Before calculating John’s APR we will have to calculate his interest on the borrowed money.
To calculate interest, we are using simple interest formula that is: A = (P(1 + (r*t))), where A is the total amount, P is principal amount, r is interest rate of the loan and t is time period for which the loan is borrowed.
So, John after 3 years John will have to return (5000 (1 + (0.07*3))) that is $6050.
Hence, the interest for 3 years will be $6050 – $5000 = $1050. i.e. John has to pay additional $1050 over $5000 which he has borrowed. This additional money does not include other costs like administration fees.
Now, we will add administrative fees of $300 to the interest which is $1050. Sum of two is $1350.
At this final step we have to divide above amount with principal amount and period of the loan and multiply it by 100 i.e. ($1350 / ($5000*3)) * 100 = 9%.
The APR on John’s loan is 9%.
You can see that although the interest rate on the loan is only 7% but in reality, the cost of your loan is 9% when other costs and fees are included. If this loan had interest which was compounded annually still the APR would remain same.
APR on Payday Loans
When looking at the fees for borrowing a payday loan, it may seem inexpensive and you may immediately fork out the fees for instant cash. But, these payday loans are deceptive until you calculate APR and realize how expensive it can be.

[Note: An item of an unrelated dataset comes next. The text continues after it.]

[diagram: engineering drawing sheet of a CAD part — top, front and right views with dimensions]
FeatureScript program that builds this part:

This gives another reason to look out for other options if you are considering to take payday loan.
Calculation of APR for payday loan is similar to that of calculating normal APR. To calculate the APR for payday loan:
- First divide the borrowing fees by the loan/principal amount
- Multiply the above number by 365
- Now divide the above calculated value by the term of loan and multiply it by 100.
For example, if you take a $200 payday loan that is due on the 14th day from the day of borrowing and it has borrowing fees of $30. So, the APR will be 391% which is exorbitantly high.
APR and Credit Cards
Your APR will tell your interest rate on credit card but your APR will not show the effects of compounding interests, due to this you will always be paying more than the estimated or quoted APR by the credit facilitator.

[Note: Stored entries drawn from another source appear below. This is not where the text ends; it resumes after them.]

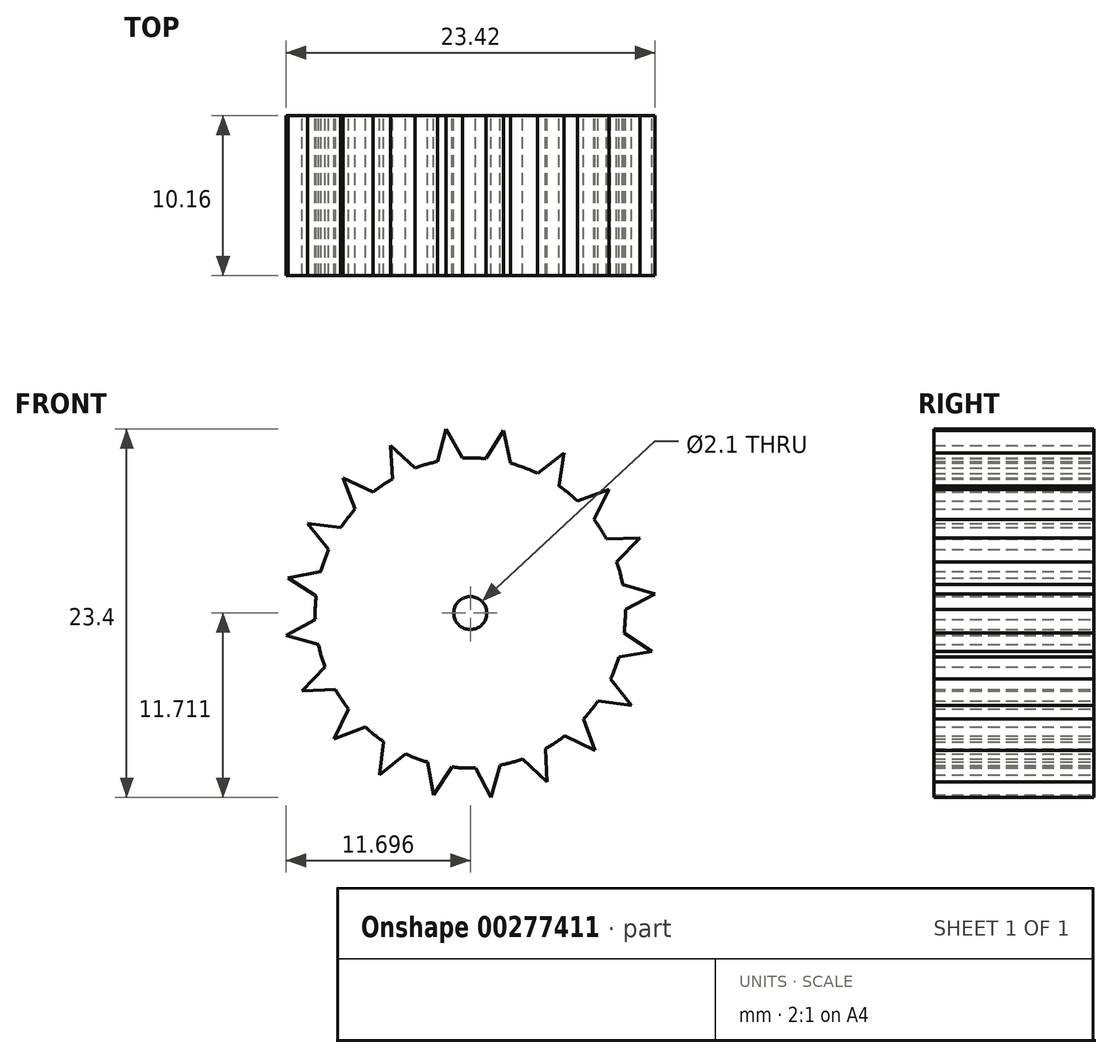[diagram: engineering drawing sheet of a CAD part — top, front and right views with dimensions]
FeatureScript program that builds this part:
annotation { "Feature Type Name" : "Feature", "Feature Type Description" : "" }
export const myFeature = defineFeature(function(context is Context, id is Id, definition is map)
    precondition{}
    {
        {
            var Q0;
            Q0=qCreatedBy(makeId("Front.planeOp"),FACE);
            var sketch = newSketch(context, id + "F0", { "sketchPlane" : qUnion([Q0])});
            skCircle(sketch, "E0", {"center": v(-46.8, 23.94) * mm, "radius": 9.85 * mm});
            skLineSegment(sketch, "E1", {"start": v(-42.51, 32.81) * mm, "end": v(-40.84, 34.11) * mm});
            skLineSegment(sketch, "E2", {"start": v(-41.15, 32.01) * mm, "end": v(-40.84, 34.11) * mm});
            skLineSegment(sketch, "E3.1.0", {"start": v(-40, 31.07) * mm, "end": v(-38, 31.79) * mm});
            skLineSegment(sketch, "E3.1.1", {"start": v(-38.94, 29.89) * mm, "end": v(-38, 31.79) * mm});
            skLineSegment(sketch, "E3.2.0", {"start": v(-38.13, 28.63) * mm, "end": v(-36.01, 28.7) * mm});
            skLineSegment(sketch, "E3.2.1", {"start": v(-37.5, 27.19) * mm, "end": v(-36.01, 28.7) * mm});
            skLineSegment(sketch, "E3.3.0", {"start": v(-37.11, 25.74) * mm, "end": v(-35.07, 25.16) * mm});
            skLineSegment(sketch, "E3.3.1", {"start": v(-36.95, 24.17) * mm, "end": v(-35.07, 25.16) * mm});
            skLineSegment(sketch, "E3.4.0", {"start": v(-37.03, 22.68) * mm, "end": v(-35.26, 21.5) * mm});
            skLineSegment(sketch, "E3.4.1", {"start": v(-37.35, 21.14) * mm, "end": v(-35.26, 21.5) * mm});
            skLineSegment(sketch, "E3.5.0", {"start": v(-37.88, 19.74) * mm, "end": v(-36.57, 18.08) * mm});
            skLineSegment(sketch, "E3.5.1", {"start": v(-38.67, 18.37) * mm, "end": v(-36.57, 18.08) * mm});
            skLineSegment(sketch, "E3.6.0", {"start": v(-39.6, 17.2) * mm, "end": v(-38.87, 15.22) * mm});
            skLineSegment(sketch, "E3.6.1", {"start": v(-40.77, 16.14) * mm, "end": v(-38.87, 15.22) * mm});
            skLineSegment(sketch, "E3.7.0", {"start": v(-42.02, 15.32) * mm, "end": v(-41.93, 13.2) * mm});
            skLineSegment(sketch, "E3.7.1", {"start": v(-43.46, 14.67) * mm, "end": v(-41.93, 13.2) * mm});
            skLineSegment(sketch, "E3.8.0", {"start": v(-44.9, 14.28) * mm, "end": v(-45.46, 12.23) * mm});
            skLineSegment(sketch, "E3.8.1", {"start": v(-46.47, 14.1) * mm, "end": v(-45.46, 12.23) * mm});
            skLineSegment(sketch, "E3.9.0", {"start": v(-47.96, 14.16) * mm, "end": v(-49.13, 12.39) * mm});
            skLineSegment(sketch, "E3.9.1", {"start": v(-49.51, 14.47) * mm, "end": v(-49.13, 12.39) * mm});
            skLineSegment(sketch, "E3.10.0", {"start": v(-50.91, 15) * mm, "end": v(-52.56, 13.66) * mm});
            skLineSegment(sketch, "E3.10.1", {"start": v(-52.29, 15.77) * mm, "end": v(-52.56, 13.66) * mm});
            skLineSegment(sketch, "E3.11.0", {"start": v(-53.46, 16.7) * mm, "end": v(-55.44, 15.93) * mm});
            skLineSegment(sketch, "E3.11.1", {"start": v(-54.53, 17.85) * mm, "end": v(-55.44, 15.93) * mm});
            skLineSegment(sketch, "E3.12.0", {"start": v(-55.37, 19.1) * mm, "end": v(-57.48, 18.98) * mm});
            skLineSegment(sketch, "E3.12.1", {"start": v(-56.03, 20.52) * mm, "end": v(-57.48, 18.98) * mm});
            skLineSegment(sketch, "E3.13.0", {"start": v(-56.44, 21.96) * mm, "end": v(-58.5, 22.5) * mm});
            skLineSegment(sketch, "E3.13.1", {"start": v(-56.63, 23.53) * mm, "end": v(-58.5, 22.5) * mm});
            skLineSegment(sketch, "E3.14.0", {"start": v(-56.58, 25.02) * mm, "end": v(-58.37, 26.17) * mm});
            skLineSegment(sketch, "E3.14.1", {"start": v(-56.29, 26.57) * mm, "end": v(-58.37, 26.17) * mm});
            skLineSegment(sketch, "E3.15.0", {"start": v(-55.78, 27.98) * mm, "end": v(-57.12, 29.62) * mm});
            skLineSegment(sketch, "E3.15.1", {"start": v(-55.02, 29.36) * mm, "end": v(-57.12, 29.62) * mm});
            skLineSegment(sketch, "E3.16.0", {"start": v(-54.1, 30.54) * mm, "end": v(-54.88, 32.52) * mm});
            skLineSegment(sketch, "E3.16.1", {"start": v(-52.96, 31.62) * mm, "end": v(-54.88, 32.52) * mm});
            skLineSegment(sketch, "E3.17.0", {"start": v(-51.72, 32.47) * mm, "end": v(-51.85, 34.59) * mm});
            skLineSegment(sketch, "E3.17.1", {"start": v(-50.3, 33.15) * mm, "end": v(-51.85, 34.59) * mm});
            skLineSegment(sketch, "E3.18.0", {"start": v(-48.86, 33.57) * mm, "end": v(-48.34, 35.63) * mm});
            skLineSegment(sketch, "E3.18.1", {"start": v(-47.3, 33.78) * mm, "end": v(-48.34, 35.63) * mm});
            skLineSegment(sketch, "E3.19.0", {"start": v(-45.8, 33.74) * mm, "end": v(-44.67, 35.54) * mm});
            skLineSegment(sketch, "E3.19.1", {"start": v(-44.25, 33.46) * mm, "end": v(-44.67, 35.54) * mm});
            skLineSegment(sketch, "E3.anchor1", {"start": v(-46.8, 23.94) * mm, "end": v(-42.51, 32.81) * mm, "construction": true});
            skLineSegment(sketch, "E3.anchor2", {"start": v(-46.8, 23.94) * mm, "end": v(-45.8, 33.74) * mm, "construction": true});
            skCircle(sketch, "E4", {"center": v(-46.8, 23.94) * mm, "radius": 1.05 * mm});
            skSolve(sketch);
        }
        {
            var Q0;
            Q0 = qSketchRegion(id + "F0", true);
            extrude(context, id + "F1", {"entities" : qUnion([Q0]), "depth" : 5.08 * mm, "hasSecondDirection" : true, "secondDirectionOppositeDirection" : true, "secondDirectionDepth" : 5.08 * mm});
        }
    });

When you carry the balance of your borrowed money on credit card, you have to pay interest on the borrowed money and there is also interest on the past accumulated interest. This is the compounding where you have to pay interest over interest and this makes cost of borrowing higher than what you may have anticipated.
Different card companies have different policies some charge only interest and some may have card fees which is charged annually. So, it is advised to do your research while getting a credit card as there are many factors affecting APR on credit cards.
Disadvantages of APR
Overall APR is an easy way to calculate how much you will pay every year over your borrowed money but, this method of calculating the cost of borrowing is not perfect. Using APR as the sole method to calculate the cost is not good because
- Your calculated APR will be accurate only if you know that you are paying your loan within the defined term. But, if you are not able to pay your loan within the defined term or if you refinance the loan then your APR will change.

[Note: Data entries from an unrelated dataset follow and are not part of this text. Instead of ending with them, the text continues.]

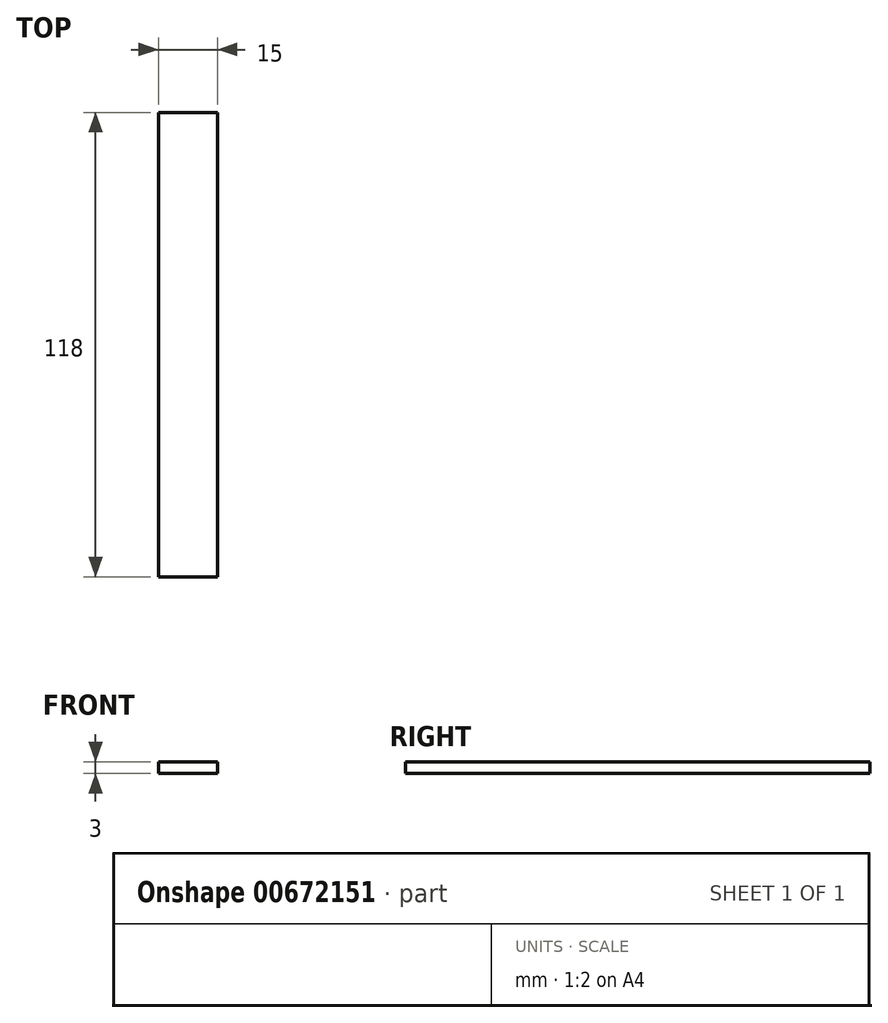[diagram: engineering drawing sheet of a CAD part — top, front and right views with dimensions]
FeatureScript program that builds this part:
annotation { "Feature Type Name" : "Feature", "Feature Type Description" : "" }
export const myFeature = defineFeature(function(context is Context, id is Id, definition is map)
    precondition{}
    {
        {
            var Q0;
            Q0=qCreatedBy(makeId("Top.planeOp"),FACE);
            var sketch = newSketch(context, id + "F0", { "sketchPlane" : qUnion([Q0])});
            skLineSegment(sketch, "E0.bottom", {"start": v(-14.7, 67.58) * mm, "end": v(0.3, 67.58) * mm});
            skLineSegment(sketch, "E0.top", {"start": v(-14.7, -50.42) * mm, "end": v(0.3, -50.42) * mm});
            skLineSegment(sketch, "E0.left", {"start": v(-14.7, 67.58) * mm, "end": v(-14.7, -50.42) * mm});
            skLineSegment(sketch, "E0.right", {"start": v(0.3, 67.58) * mm, "end": v(0.3, -50.42) * mm});
            skLineSegment(sketch, "E1", {"start": v(-7.2, 67.58) * mm, "end": v(-7.2, -50.42) * mm, "construction": true});
            skSolve(sketch);
        }
        {
            var Q0;
            Q0 = qSketchRegion(id + "F0", true);
            extrude(context, id + "F1", {"entities" : qUnion([Q0]), "depth" : 3 * mm, "offsetDistance" : 25 * mm});
        }
    });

- APR will vary with the lender and different lenders have different interest rates, fees and policies. Hence, it is advised to thoroughly check interest rates and fees associated with the loan as there may be hidden fees. This hidden fee may not be added up to APR and thus, give you incorrect APR.
- Also, compounding effect of interest rate is not accounted into APR. If your interest is being compounded then you should consider some other metrics to calculate cost of borrowing.